─── TASK INPUT

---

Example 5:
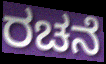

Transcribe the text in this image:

ರಚನೆ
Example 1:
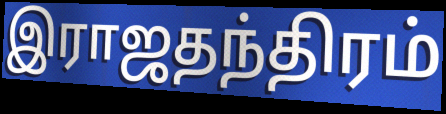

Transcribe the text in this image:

இராஜதந்திரம்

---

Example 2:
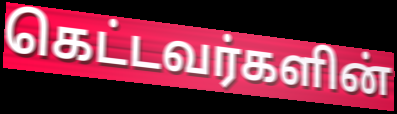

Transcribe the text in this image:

கெட்டவர்களின்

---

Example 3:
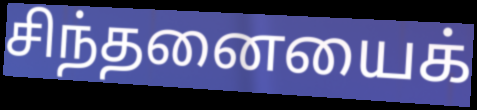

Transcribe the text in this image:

சிந்தனையைக்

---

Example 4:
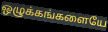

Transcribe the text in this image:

ஒழுக்கங்களையே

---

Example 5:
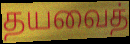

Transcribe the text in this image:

தயவைத்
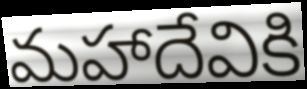
మహాదేవికి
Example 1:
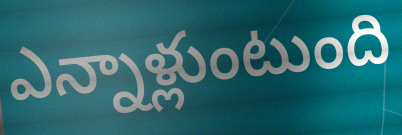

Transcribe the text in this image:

ఎన్నాళ్లుంటుంది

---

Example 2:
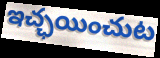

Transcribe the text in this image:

ఇచ్ఛయించుట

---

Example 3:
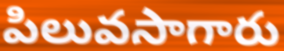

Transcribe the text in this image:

పిలువసాగారు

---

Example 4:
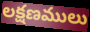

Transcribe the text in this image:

లక్షణములు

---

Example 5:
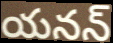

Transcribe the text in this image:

యనన్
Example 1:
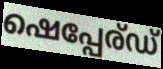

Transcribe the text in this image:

ഷെപ്പേര്ഡ്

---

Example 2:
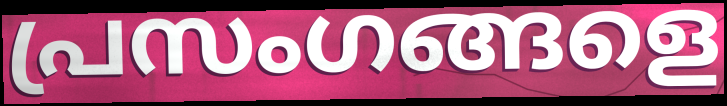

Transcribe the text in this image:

പ്രസംഗങ്ങളെ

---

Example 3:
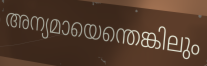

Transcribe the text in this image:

അന്യമായെന്തെങ്കിലും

──────

Rewrite all the items above with every "Transcribe" swapped for "Write out" and nothing else changed. Leave the pictures out.

---

Example 5:

Write out the text in this image:

ರಚನೆ
Example 1:

Write out the text in this image:

இராஜதந்திரம்

---

Example 2:

Write out the text in this image:

கெட்டவர்களின்

---

Example 3:

Write out the text in this image:

சிந்தனையைக்

---

Example 4:

Write out the text in this image:

ஒழுக்கங்களையே

---

Example 5:

Write out the text in this image:

தயவைத்
మహాదేవికి
Example 1:

Write out the text in this image:

ఎన్నాళ్లుంటుంది

---

Example 2:

Write out the text in this image:

ఇచ్ఛయించుట

---

Example 3:

Write out the text in this image:

పిలువసాగారు

---

Example 4:

Write out the text in this image:

లక్షణములు

---

Example 5:

Write out the text in this image:

యనన్
Example 1:

Write out the text in this image:

ഷെപ്പേര്ഡ്

---

Example 2:

Write out the text in this image:

പ്രസംഗങ്ങളെ

---

Example 3:

Write out the text in this image:

അന്യമായെന്തെങ്കിലും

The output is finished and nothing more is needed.